Consider $P(x,y)$ a homogenous polynomial of degree $3$ in two variables (a binary cubic). To it we associate first the $2\times 2$ matrix
$$\frac{1}{2}\operatorname{Hess}(P) = \frac{1}{2}\cdot\left( \begin{matrix} \frac{\partial^2 P}{\partial x^2} & \frac{\partial^2 P}{\partial x \partial y } \\ \frac{\partial^2 P}{\partial y \partial x } & \frac{\partial^2 P}{\partial y^2 } \end{matrix} \right)$$ with entries linear forms in $x$, $y$, and then
$$D = \det (\frac{1}{2}\operatorname{Hess}(P))= (x, y) \cdot M \cdot (x,y)^t$$ a quadratic form in $x$, $y$, where $M$ is a uniquely defined symmetric matrix (with constant entries). The matrix $$N \colon = \left( \begin{matrix} 0 & -1\\ 1 & 0 \end{matrix} \right)\cdot M $$
is a matrix of trace $0$ (since $M$ is symmetric). Let also $\Delta$ be the discriminant of the binary form $P(x,y)$ ( which equals the discriminant of the polynomial $P(x,1)$)
Show that the $2\times 2 $ matrix
$$T = -\frac{1}{2} I_2 + \frac{N}{\sqrt{\Delta}}$$
is a transformation of order $3$ invariating $P$, that is
$$P(T\cdot \left ( \begin{matrix} x \\ y \end{matrix} \right)) = P(\left ( \begin{matrix} x \\ y \end{matrix} \right))$$
Notes:
The discriminant $\Delta$ of $P$ can also be defined by the equality $N^2 = -\frac{3}{4} \Delta \cdot I_2$ so indeed $T$ is of order $3$ (with characteristic polynomial $\lambda^2 + \lambda + 1$)
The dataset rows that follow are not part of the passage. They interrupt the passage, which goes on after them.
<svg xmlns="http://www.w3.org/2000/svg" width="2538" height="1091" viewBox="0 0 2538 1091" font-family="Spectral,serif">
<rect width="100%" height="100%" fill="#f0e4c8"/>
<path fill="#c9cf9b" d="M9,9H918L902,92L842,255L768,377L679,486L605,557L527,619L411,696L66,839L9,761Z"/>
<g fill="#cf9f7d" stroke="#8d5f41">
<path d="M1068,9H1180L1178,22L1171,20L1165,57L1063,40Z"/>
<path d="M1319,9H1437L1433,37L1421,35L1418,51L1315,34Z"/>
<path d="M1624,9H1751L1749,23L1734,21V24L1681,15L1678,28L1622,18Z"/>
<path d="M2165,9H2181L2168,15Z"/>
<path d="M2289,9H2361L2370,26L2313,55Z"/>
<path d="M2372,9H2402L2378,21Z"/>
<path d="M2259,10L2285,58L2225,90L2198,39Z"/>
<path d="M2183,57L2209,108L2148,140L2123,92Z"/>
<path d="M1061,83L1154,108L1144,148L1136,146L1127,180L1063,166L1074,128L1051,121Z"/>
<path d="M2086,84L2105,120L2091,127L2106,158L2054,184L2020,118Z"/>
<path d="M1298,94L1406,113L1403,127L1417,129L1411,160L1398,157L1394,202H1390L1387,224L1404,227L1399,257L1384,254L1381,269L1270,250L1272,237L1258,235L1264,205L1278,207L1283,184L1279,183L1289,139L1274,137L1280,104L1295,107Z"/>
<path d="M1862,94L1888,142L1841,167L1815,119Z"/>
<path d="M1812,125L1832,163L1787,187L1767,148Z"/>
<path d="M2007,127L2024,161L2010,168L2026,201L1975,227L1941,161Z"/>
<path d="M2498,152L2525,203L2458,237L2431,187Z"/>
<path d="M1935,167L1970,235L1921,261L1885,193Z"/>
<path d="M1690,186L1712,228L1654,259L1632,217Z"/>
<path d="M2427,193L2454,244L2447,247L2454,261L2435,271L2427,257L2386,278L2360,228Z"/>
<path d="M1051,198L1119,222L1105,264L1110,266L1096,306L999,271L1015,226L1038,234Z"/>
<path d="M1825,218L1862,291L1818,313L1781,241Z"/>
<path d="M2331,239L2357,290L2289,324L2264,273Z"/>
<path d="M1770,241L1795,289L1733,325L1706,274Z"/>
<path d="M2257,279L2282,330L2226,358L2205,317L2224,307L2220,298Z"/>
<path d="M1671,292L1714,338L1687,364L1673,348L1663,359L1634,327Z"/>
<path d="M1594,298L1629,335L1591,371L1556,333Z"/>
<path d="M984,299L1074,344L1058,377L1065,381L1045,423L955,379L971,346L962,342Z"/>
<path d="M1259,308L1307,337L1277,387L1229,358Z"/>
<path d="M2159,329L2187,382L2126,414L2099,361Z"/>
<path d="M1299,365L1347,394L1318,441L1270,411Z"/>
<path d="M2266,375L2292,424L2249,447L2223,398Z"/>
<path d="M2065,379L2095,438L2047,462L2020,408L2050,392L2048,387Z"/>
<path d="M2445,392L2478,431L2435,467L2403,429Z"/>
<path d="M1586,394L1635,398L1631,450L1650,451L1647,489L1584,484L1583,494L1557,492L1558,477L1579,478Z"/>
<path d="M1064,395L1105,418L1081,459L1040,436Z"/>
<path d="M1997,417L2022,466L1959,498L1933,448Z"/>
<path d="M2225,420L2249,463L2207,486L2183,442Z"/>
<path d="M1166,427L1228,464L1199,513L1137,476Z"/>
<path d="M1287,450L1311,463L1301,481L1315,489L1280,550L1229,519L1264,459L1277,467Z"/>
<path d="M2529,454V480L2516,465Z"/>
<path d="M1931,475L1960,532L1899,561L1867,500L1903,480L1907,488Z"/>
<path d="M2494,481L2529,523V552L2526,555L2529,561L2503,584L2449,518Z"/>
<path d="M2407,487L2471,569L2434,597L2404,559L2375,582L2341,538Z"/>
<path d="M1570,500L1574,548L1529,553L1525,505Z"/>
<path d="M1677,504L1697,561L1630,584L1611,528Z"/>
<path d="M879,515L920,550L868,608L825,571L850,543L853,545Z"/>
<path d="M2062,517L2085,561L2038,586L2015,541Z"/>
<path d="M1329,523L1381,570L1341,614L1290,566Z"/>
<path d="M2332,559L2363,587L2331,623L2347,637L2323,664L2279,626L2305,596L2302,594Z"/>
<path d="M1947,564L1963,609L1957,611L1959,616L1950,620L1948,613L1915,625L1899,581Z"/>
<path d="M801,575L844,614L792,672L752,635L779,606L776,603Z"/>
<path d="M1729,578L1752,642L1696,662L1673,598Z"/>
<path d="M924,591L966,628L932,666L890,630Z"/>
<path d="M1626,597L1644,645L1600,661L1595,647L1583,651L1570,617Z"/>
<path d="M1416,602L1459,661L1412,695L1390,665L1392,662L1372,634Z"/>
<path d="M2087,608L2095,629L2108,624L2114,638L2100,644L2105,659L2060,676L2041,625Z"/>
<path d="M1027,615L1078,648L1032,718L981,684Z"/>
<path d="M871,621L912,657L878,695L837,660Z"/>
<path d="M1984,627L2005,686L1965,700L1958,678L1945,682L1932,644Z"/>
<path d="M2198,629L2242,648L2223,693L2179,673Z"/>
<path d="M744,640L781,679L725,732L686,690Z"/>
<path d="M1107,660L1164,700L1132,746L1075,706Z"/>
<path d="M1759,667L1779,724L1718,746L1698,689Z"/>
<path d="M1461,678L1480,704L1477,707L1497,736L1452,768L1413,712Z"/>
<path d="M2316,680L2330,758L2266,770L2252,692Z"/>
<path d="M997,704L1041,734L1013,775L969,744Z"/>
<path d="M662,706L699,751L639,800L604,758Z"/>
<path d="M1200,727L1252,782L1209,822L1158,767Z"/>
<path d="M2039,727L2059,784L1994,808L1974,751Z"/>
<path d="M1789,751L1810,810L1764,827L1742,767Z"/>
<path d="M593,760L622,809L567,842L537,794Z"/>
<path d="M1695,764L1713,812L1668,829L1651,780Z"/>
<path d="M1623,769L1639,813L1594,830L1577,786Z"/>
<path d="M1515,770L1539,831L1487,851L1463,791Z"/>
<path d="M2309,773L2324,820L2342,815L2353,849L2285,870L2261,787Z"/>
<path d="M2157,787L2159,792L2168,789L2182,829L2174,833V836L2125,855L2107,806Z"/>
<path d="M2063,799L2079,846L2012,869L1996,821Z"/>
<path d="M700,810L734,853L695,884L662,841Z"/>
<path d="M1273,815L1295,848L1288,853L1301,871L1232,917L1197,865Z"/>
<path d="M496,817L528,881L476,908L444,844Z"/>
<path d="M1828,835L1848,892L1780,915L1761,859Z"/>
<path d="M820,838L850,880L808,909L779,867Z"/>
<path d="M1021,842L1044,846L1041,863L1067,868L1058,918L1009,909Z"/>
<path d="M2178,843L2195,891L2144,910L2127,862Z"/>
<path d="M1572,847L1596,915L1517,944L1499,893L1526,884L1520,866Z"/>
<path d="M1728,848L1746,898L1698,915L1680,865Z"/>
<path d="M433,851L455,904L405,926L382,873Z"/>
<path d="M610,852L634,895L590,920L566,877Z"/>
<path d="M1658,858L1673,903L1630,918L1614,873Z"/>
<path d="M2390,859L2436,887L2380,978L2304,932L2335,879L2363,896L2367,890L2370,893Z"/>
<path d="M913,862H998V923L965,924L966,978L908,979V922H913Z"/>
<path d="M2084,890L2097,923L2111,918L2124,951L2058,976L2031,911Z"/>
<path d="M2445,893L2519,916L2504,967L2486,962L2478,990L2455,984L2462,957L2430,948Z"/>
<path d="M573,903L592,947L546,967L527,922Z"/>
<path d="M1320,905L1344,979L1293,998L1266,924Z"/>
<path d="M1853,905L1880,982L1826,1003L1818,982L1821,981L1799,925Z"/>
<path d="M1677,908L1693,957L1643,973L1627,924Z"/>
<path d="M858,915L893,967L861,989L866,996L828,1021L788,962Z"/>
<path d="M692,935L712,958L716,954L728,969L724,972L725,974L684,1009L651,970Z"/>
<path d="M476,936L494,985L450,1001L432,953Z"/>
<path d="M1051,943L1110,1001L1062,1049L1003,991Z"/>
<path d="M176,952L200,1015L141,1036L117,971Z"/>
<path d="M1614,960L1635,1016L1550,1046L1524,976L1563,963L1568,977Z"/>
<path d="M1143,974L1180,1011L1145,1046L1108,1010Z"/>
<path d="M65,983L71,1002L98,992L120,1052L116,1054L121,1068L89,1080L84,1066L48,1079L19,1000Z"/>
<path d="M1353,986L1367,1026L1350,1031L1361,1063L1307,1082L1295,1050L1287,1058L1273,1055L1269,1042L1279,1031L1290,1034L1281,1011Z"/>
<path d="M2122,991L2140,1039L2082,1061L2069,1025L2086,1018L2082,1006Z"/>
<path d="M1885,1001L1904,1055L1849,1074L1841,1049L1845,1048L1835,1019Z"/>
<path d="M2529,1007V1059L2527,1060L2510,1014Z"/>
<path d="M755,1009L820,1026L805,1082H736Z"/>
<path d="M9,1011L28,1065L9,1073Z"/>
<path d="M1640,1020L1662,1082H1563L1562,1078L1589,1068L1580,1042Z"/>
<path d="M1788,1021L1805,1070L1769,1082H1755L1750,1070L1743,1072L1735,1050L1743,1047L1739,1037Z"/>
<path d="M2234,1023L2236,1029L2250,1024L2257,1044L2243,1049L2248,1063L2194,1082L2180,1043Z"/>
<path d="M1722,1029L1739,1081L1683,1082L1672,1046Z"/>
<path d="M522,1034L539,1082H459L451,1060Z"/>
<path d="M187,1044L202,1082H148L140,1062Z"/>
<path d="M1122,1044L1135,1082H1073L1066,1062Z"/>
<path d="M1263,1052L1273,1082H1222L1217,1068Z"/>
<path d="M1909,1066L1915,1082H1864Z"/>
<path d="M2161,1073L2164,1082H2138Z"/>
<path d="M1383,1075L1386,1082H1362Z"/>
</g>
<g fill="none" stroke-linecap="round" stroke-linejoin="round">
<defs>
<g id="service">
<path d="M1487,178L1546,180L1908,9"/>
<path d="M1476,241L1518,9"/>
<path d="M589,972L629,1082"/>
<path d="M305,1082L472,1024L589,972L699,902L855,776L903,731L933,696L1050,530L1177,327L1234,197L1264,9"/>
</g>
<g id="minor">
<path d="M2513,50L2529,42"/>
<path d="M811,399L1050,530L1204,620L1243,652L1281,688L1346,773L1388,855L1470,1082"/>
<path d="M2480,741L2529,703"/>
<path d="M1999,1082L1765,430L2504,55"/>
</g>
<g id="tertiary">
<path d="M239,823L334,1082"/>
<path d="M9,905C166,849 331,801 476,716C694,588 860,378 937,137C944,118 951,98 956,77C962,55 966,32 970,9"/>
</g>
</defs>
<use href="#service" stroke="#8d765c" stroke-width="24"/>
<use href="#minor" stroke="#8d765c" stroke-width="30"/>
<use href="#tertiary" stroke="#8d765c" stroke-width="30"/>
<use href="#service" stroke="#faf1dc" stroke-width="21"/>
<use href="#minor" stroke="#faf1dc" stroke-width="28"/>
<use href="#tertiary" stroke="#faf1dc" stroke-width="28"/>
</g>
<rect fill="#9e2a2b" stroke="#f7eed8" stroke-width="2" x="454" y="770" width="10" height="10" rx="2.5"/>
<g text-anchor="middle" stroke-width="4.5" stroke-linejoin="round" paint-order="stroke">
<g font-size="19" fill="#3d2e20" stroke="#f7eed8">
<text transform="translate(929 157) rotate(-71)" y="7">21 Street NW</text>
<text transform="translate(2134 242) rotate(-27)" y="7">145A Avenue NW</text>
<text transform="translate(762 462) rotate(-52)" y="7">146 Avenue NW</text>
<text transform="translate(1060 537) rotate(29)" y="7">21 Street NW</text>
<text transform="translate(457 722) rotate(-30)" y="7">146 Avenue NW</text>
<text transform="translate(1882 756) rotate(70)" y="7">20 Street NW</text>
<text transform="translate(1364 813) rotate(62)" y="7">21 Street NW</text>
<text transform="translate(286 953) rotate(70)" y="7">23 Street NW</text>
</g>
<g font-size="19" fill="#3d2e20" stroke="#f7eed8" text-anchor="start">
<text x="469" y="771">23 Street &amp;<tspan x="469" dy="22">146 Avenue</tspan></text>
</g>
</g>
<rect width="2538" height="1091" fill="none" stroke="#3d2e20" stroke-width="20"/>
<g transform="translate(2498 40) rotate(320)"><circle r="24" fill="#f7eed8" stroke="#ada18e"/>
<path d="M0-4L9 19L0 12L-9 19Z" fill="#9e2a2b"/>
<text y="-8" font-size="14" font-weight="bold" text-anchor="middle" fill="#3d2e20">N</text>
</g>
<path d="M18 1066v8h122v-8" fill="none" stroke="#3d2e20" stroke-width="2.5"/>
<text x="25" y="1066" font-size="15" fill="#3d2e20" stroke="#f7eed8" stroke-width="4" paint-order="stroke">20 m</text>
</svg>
Notice that $T^2 = - \frac{1}{2} I_2 - \frac{N}{\sqrt{\Delta}}$, so we can choose any determination of the square root $\sqrt{\Delta}$.
We get the expression of the roots of the cubic in terms of one root. That is, if $x$ a root, then $T \cdot x$, $T^2 \cdot x$ are the other two roots, where $T$ is seen as a homographic transformation
Related to this question
Probably a classical result, so provided as a reference.
Any feedback would be appreciated!